start SOURCE DATA
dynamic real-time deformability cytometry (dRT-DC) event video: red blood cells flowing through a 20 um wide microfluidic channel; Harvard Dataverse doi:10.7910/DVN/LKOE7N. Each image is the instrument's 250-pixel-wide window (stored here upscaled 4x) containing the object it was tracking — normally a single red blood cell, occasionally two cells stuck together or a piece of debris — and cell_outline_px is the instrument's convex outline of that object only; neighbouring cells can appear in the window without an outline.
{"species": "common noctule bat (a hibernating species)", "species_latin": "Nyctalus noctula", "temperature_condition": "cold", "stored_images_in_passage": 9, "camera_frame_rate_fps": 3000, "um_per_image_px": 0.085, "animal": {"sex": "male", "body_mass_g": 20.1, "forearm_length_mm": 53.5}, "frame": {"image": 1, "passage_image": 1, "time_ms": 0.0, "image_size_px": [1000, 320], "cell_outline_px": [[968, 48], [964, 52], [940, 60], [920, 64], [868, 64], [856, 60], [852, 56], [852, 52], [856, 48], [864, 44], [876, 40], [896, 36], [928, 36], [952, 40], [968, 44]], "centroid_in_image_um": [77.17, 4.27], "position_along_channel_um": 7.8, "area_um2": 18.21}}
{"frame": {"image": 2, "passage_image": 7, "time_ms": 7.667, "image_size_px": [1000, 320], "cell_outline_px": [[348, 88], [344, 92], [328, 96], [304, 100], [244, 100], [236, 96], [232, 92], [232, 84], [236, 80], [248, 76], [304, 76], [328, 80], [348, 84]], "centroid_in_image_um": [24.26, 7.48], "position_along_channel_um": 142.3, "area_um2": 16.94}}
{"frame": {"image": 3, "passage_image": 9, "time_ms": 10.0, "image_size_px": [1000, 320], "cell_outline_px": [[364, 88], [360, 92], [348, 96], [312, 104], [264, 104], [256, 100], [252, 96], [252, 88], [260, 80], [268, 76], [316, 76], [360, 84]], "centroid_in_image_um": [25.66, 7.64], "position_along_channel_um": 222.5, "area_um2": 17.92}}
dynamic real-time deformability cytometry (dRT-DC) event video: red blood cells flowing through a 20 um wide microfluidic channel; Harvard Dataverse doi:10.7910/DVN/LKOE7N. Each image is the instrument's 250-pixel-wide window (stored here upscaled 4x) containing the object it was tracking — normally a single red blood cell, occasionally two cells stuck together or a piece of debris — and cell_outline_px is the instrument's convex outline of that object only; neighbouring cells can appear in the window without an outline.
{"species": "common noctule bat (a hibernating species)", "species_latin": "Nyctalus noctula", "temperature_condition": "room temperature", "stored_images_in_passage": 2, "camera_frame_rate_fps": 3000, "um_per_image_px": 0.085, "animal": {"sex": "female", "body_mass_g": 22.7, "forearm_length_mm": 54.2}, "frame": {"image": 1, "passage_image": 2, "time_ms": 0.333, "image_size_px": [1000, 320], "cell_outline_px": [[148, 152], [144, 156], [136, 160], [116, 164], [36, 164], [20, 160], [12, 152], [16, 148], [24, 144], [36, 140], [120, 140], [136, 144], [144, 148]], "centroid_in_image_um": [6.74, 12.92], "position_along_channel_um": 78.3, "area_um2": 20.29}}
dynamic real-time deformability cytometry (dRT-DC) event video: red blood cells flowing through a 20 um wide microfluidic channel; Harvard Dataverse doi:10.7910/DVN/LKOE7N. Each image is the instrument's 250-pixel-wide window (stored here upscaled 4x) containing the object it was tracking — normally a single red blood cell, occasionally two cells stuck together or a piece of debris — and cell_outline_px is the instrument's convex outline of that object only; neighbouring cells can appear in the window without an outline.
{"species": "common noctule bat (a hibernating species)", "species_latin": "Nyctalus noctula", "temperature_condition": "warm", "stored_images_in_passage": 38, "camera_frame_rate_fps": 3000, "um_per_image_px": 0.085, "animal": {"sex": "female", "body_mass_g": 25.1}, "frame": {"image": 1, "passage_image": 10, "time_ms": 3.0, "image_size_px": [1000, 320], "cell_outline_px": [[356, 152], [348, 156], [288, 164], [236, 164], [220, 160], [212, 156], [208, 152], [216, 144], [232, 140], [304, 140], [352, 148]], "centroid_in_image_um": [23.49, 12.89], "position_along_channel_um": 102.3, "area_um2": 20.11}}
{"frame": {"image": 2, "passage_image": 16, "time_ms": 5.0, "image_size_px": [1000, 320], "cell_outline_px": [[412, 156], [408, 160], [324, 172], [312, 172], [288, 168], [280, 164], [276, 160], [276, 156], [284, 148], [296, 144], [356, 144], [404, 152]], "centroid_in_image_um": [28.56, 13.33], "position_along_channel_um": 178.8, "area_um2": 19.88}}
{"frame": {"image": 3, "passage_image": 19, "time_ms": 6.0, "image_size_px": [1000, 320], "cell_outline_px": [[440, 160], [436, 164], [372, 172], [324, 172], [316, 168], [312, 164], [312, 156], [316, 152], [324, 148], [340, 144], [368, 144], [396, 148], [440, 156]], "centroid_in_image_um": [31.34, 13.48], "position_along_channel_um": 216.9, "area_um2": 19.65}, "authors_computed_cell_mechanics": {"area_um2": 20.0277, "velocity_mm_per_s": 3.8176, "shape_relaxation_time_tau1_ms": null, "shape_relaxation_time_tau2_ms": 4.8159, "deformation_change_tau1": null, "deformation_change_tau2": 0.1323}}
end SOURCE DATA
# WRITTEN REQUEST
Reproduce the records above exactly.

# CORRECT ANSWER
dynamic real-time deformability cytometry (dRT-DC) event video: red blood cells flowing through a 20 um wide microfluidic channel; Harvard Dataverse doi:10.7910/DVN/LKOE7N. Each image is the instrument's 250-pixel-wide window (stored here upscaled 4x) containing the object it was tracking — normally a single red blood cell, occasionally two cells stuck together or a piece of debris — and cell_outline_px is the instrument's convex outline of that object only; neighbouring cells can appear in the window without an outline.
{"species": "common noctule bat (a hibernating species)", "species_latin": "Nyctalus noctula", "temperature_condition": "cold", "stored_images_in_passage": 9, "camera_frame_rate_fps": 3000, "um_per_image_px": 0.085, "animal": {"sex": "male", "body_mass_g": 20.1, "forearm_length_mm": 53.5}, "frame": {"image": 1, "passage_image": 1, "time_ms": 0.0, "image_size_px": [1000, 320], "cell_outline_px": [[968, 48], [964, 52], [940, 60], [920, 64], [868, 64], [856, 60], [852, 56], [852, 52], [856, 48], [864, 44], [876, 40], [896, 36], [928, 36], [952, 40], [968, 44]], "centroid_in_image_um": [77.17, 4.27], "position_along_channel_um": 7.8, "area_um2": 18.21}}
{"frame": {"image": 2, "passage_image": 7, "time_ms": 7.667, "image_size_px": [1000, 320], "cell_outline_px": [[348, 88], [344, 92], [328, 96], [304, 100], [244, 100], [236, 96], [232, 92], [232, 84], [236, 80], [248, 76], [304, 76], [328, 80], [348, 84]], "centroid_in_image_um": [24.26, 7.48], "position_along_channel_um": 142.3, "area_um2": 16.94}}
{"frame": {"image": 3, "passage_image": 9, "time_ms": 10.0, "image_size_px": [1000, 320], "cell_outline_px": [[364, 88], [360, 92], [348, 96], [312, 104], [264, 104], [256, 100], [252, 96], [252, 88], [260, 80], [268, 76], [316, 76], [360, 84]], "centroid_in_image_um": [25.66, 7.64], "position_along_channel_um": 222.5, "area_um2": 17.92}}
dynamic real-time deformability cytometry (dRT-DC) event video: red blood cells flowing through a 20 um wide microfluidic channel; Harvard Dataverse doi:10.7910/DVN/LKOE7N. Each image is the instrument's 250-pixel-wide window (stored here upscaled 4x) containing the object it was tracking — normally a single red blood cell, occasionally two cells stuck together or a piece of debris — and cell_outline_px is the instrument's convex outline of that object only; neighbouring cells can appear in the window without an outline.
{"species": "common noctule bat (a hibernating species)", "species_latin": "Nyctalus noctula", "temperature_condition": "room temperature", "stored_images_in_passage": 2, "camera_frame_rate_fps": 3000, "um_per_image_px": 0.085, "animal": {"sex": "female", "body_mass_g": 22.7, "forearm_length_mm": 54.2}, "frame": {"image": 1, "passage_image": 2, "time_ms": 0.333, "image_size_px": [1000, 320], "cell_outline_px": [[148, 152], [144, 156], [136, 160], [116, 164], [36, 164], [20, 160], [12, 152], [16, 148], [24, 144], [36, 140], [120, 140], [136, 144], [144, 148]], "centroid_in_image_um": [6.74, 12.92], "position_along_channel_um": 78.3, "area_um2": 20.29}}
dynamic real-time deformability cytometry (dRT-DC) event video: red blood cells flowing through a 20 um wide microfluidic channel; Harvard Dataverse doi:10.7910/DVN/LKOE7N. Each image is the instrument's 250-pixel-wide window (stored here upscaled 4x) containing the object it was tracking — normally a single red blood cell, occasionally two cells stuck together or a piece of debris — and cell_outline_px is the instrument's convex outline of that object only; neighbouring cells can appear in the window without an outline.
{"species": "common noctule bat (a hibernating species)", "species_latin": "Nyctalus noctula", "temperature_condition": "warm", "stored_images_in_passage": 38, "camera_frame_rate_fps": 3000, "um_per_image_px": 0.085, "animal": {"sex": "female", "body_mass_g": 25.1}, "frame": {"image": 1, "passage_image": 10, "time_ms": 3.0, "image_size_px": [1000, 320], "cell_outline_px": [[356, 152], [348, 156], [288, 164], [236, 164], [220, 160], [212, 156], [208, 152], [216, 144], [232, 140], [304, 140], [352, 148]], "centroid_in_image_um": [23.49, 12.89], "position_along_channel_um": 102.3, "area_um2": 20.11}}
{"frame": {"image": 2, "passage_image": 16, "time_ms": 5.0, "image_size_px": [1000, 320], "cell_outline_px": [[412, 156], [408, 160], [324, 172], [312, 172], [288, 168], [280, 164], [276, 160], [276, 156], [284, 148], [296, 144], [356, 144], [404, 152]], "centroid_in_image_um": [28.56, 13.33], "position_along_channel_um": 178.8, "area_um2": 19.88}}
{"frame": {"image": 3, "passage_image": 19, "time_ms": 6.0, "image_size_px": [1000, 320], "cell_outline_px": [[440, 160], [436, 164], [372, 172], [324, 172], [316, 168], [312, 164], [312, 156], [316, 152], [324, 148], [340, 144], [368, 144], [396, 148], [440, 156]], "centroid_in_image_um": [31.34, 13.48], "position_along_channel_um": 216.9, "area_um2": 19.65}, "authors_computed_cell_mechanics": {"area_um2": 20.0277, "velocity_mm_per_s": 3.8176, "shape_relaxation_time_tau1_ms": null, "shape_relaxation_time_tau2_ms": 4.8159, "deformation_change_tau1": null, "deformation_change_tau2": 0.1323}}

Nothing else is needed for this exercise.